A day before a warped maniac brought terror to London, Mid-Worcestershire's MP was hosting a group of county schoolchildren at Parliament.

The kids actually crossed Westminster Bridge during their stay in London, utterly oblivious to what would unfold less than 24 hours later, when it was French schoolchildren caught up in the horror.

* A £12 million Green Skywalk for Worcester is 'on the rocks', to put it politely, with no money raised towards it and a set of old timetables abandoned.

A penny for the thoughts then, of former Worcester City Council managing director Duncan Sharkey, who quit in May 2015 for a new job in Milton Keynes.

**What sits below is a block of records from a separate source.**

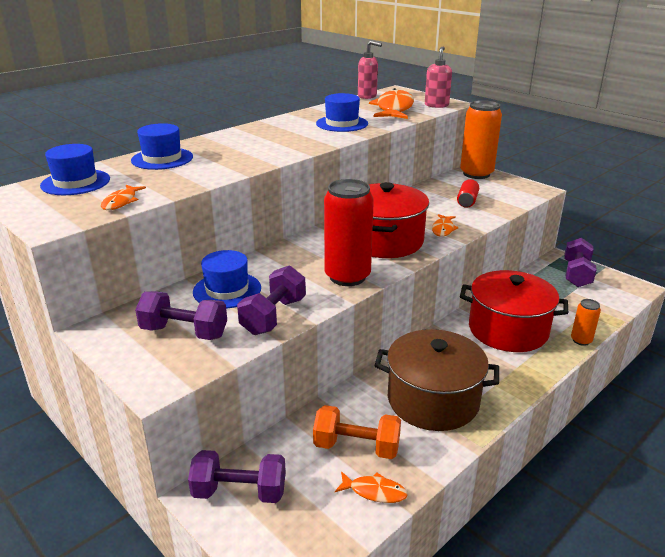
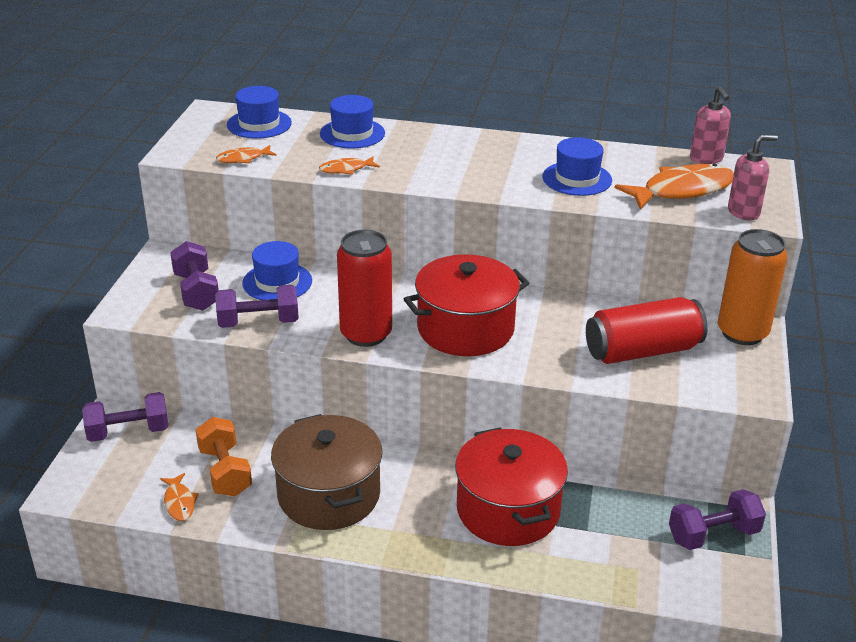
camera: 55 degrees right, 5 degrees up
(239, 492) = (128, 432): purple dumbbell -> purple dumbbell turned 75 degrees counterclockwise
(443, 229) = (540, 357): orange fish -> orange fish (346, 169)
(467, 201) = (642, 351): red can -> red can, size x2.04
(581, 340) = (546, 576): orange can -> none

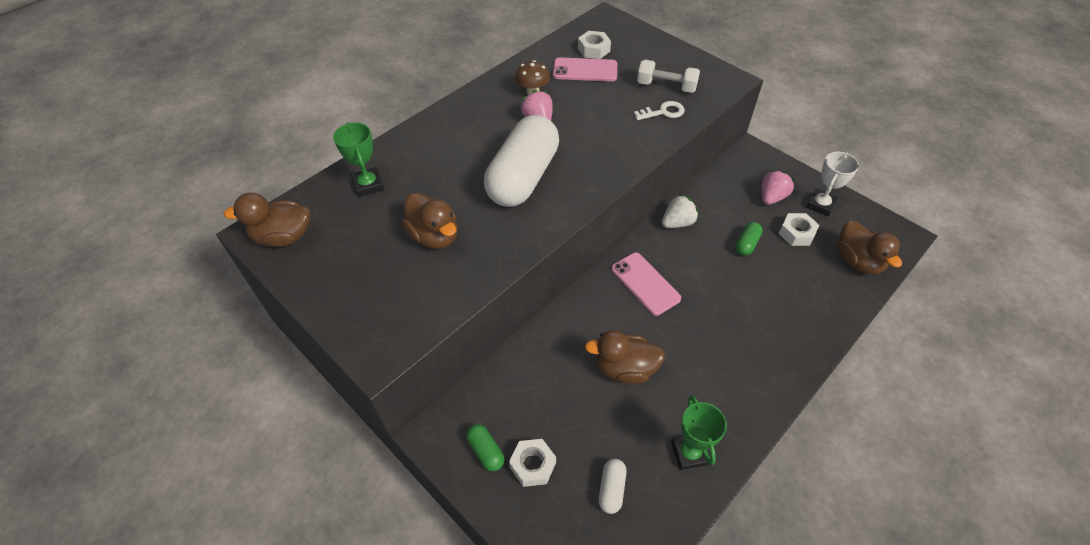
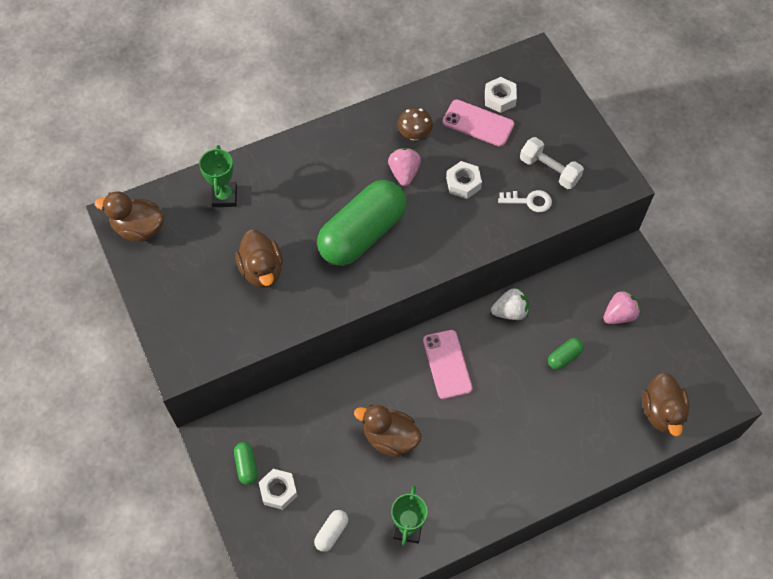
camera: 20 degrees right, 10 degrees up
(523, 177) = (362, 234): white capsule -> green capsule
(796, 233) = (620, 362): white nut -> white nut (463, 183)
(820, 205) = (663, 340): white trophy -> none

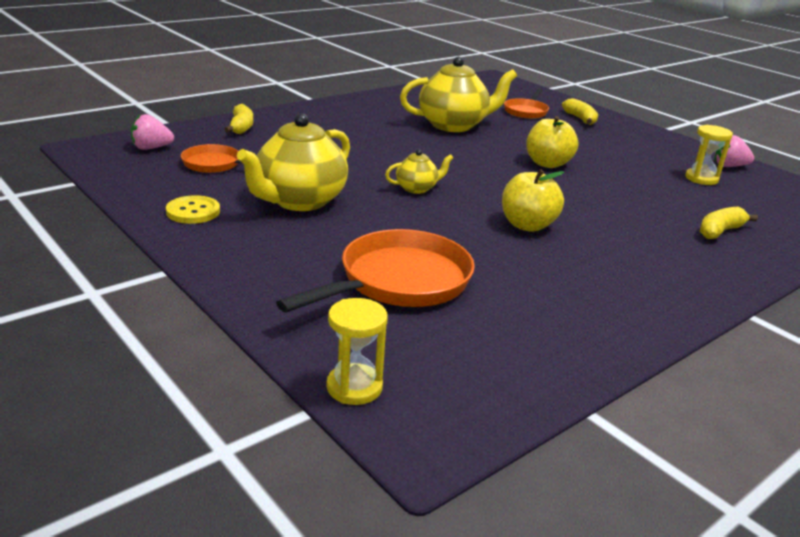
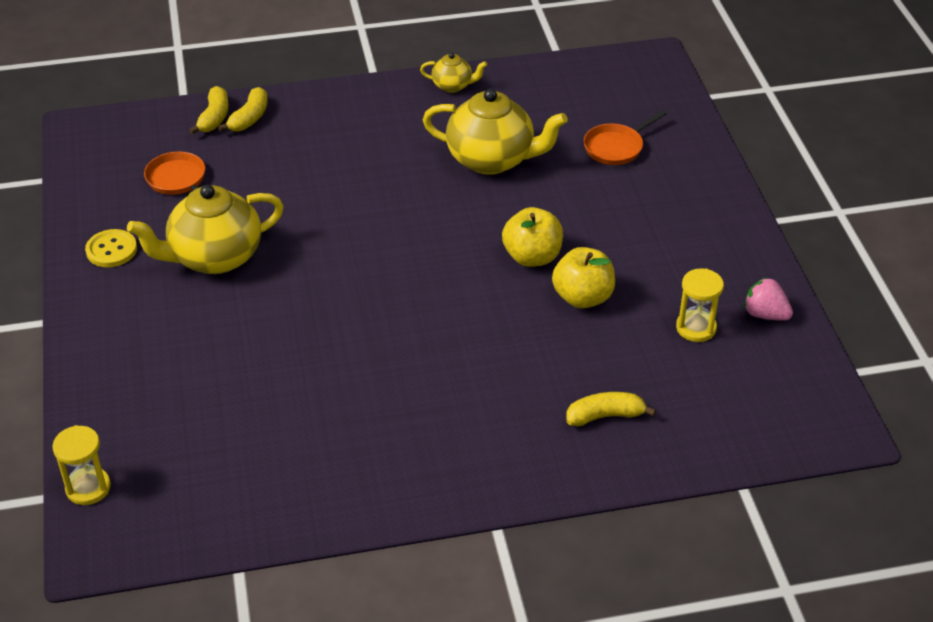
camera: 30 degrees right, 15 degrees up
(151, 148) = (137, 139): pink strawberry -> none
(399, 282) = (213, 390): orange pan -> none
(417, 188) = (344, 265): yellow teapot -> yellow teapot (453, 86)
(527, 225) = (403, 350): yellow apple -> yellow apple (582, 297)
(580, 119) = (674, 177): yellow banana -> yellow banana (214, 118)

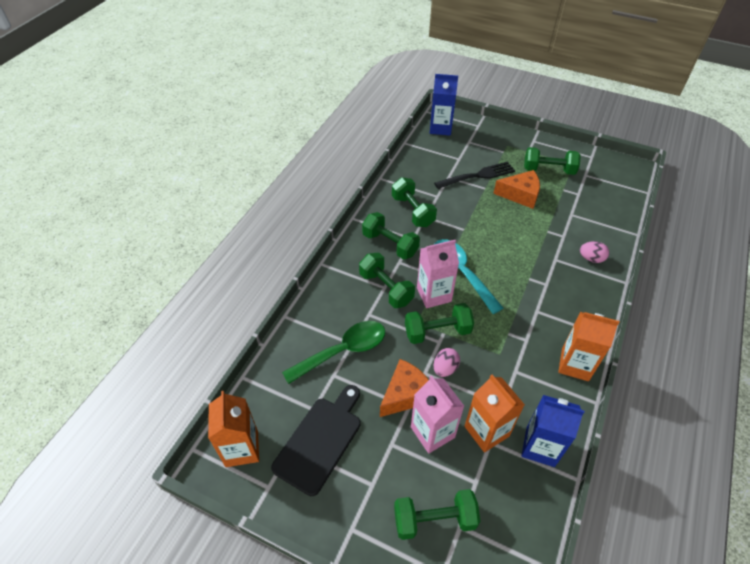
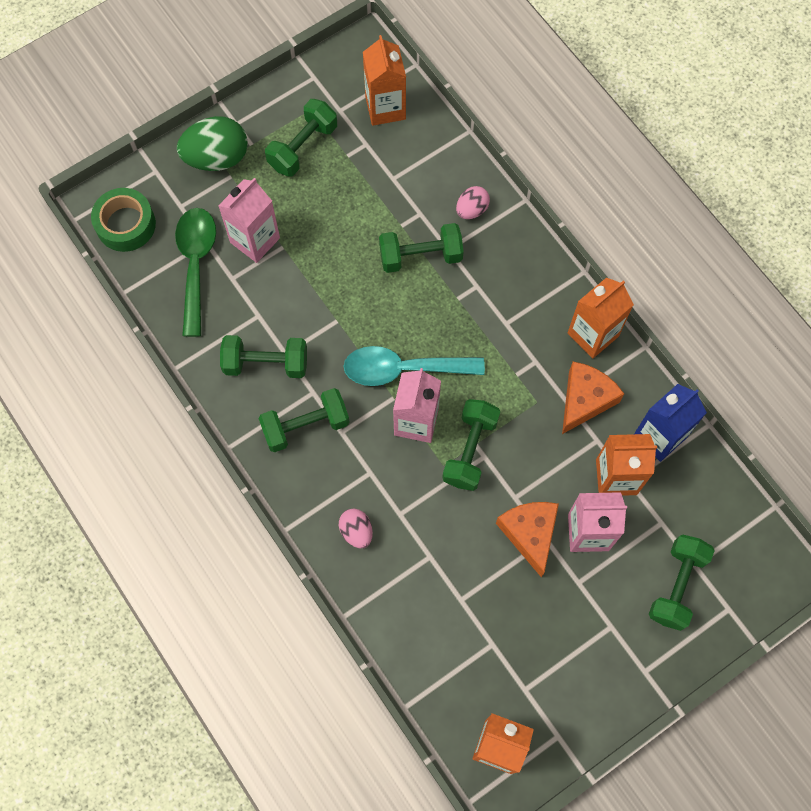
camera: 60 degrees left, 20 degrees up
(320, 440) = (534, 656): black cutting board -> none
(343, 351) = (435, 572): green spoon -> green spoon (196, 264)
(386, 288) = (373, 472): green dumbbell -> green dumbbell (420, 256)
(440, 128) = (126, 224): blue carton -> green tape
(445, 368) = (522, 472): pink egg -> pink egg (356, 531)
(478, 176) = (255, 240): black fork -> pink carton
(508, 142) = (217, 158): none -> green egg
(520, 195) = (323, 213): orange cheese -> orange cheese (585, 400)
(608, 192) = (385, 108): none -> orange carton

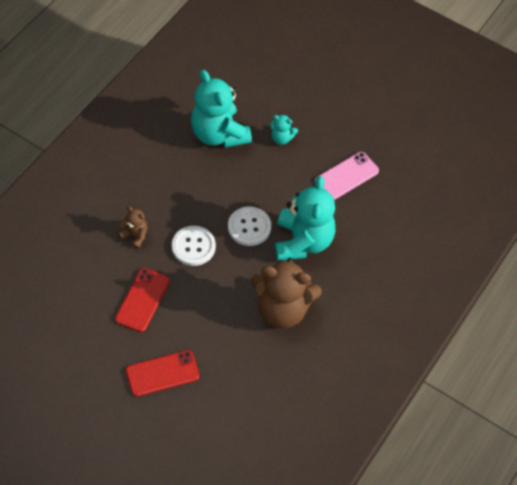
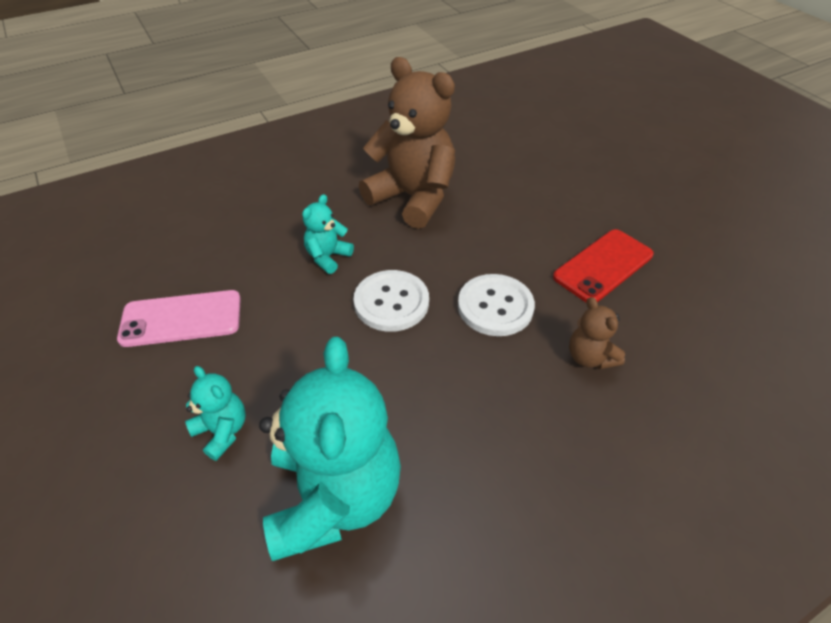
camera: 150 degrees left, 10 degrees down
(162, 373) = (599, 187): red phone -> none
(303, 241) = (328, 257): turquoise teddy bear -> turquoise teddy bear, size x0.46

When he departed, his impassioned leaving speech was devoted to how badly Worcester needs the skywalk to happen, urging decision-makers to not let people down.

"It's brilliant, it's unique: my message to the city would be 'let's make sure this happens'," he pleaded.

What would he say now?

* A BY-ELECTION will be staged in Bedwardine this May after Tory David Wilkinson quit the city council - but was he pushed?

The official reason given was that he 'no longer lives in Worcester', which is true - but he's been based at Abbots Lench, near Evesham, for two years.

* YOU will read this here first, but The Source has detected a growing link between Brexit and booze.

Last month Worcester MP Robin Walker enjoyed a trip to Scotland under his role as a Brexit minister, catching up with the Scotch Whisky Association.

And last week Wyre Forest MP Mark Garnier's job as a trade minister took him to, you guessed it, the botting halls of Scotland where he accompanied officials from the same body to a booze distillery.

If this is a tactic to bribe grumpy Eurocrats with drink, I'm all for it.

* POLITICIANS dread hearing the phrase "you're all the same" but there is only one thing worse, as ex-city Labour MP Mike Foster found out.

Door knocking in Rainbow Hill for May's elections, he tweeted: "Bit surprised to be called 'Robin', whoever he is."

* MIND you a nasty surprise might be waiting for some election hopefuls if they take the wrong turn into a road in Claines.

One householder in Vicarage Lane says he has stuck a sign on the front door asking nobody, of any political persuasion, to bother ringing the bell over the next six weeks.

"I don't answer the door to salesmen or politicians," he tells us.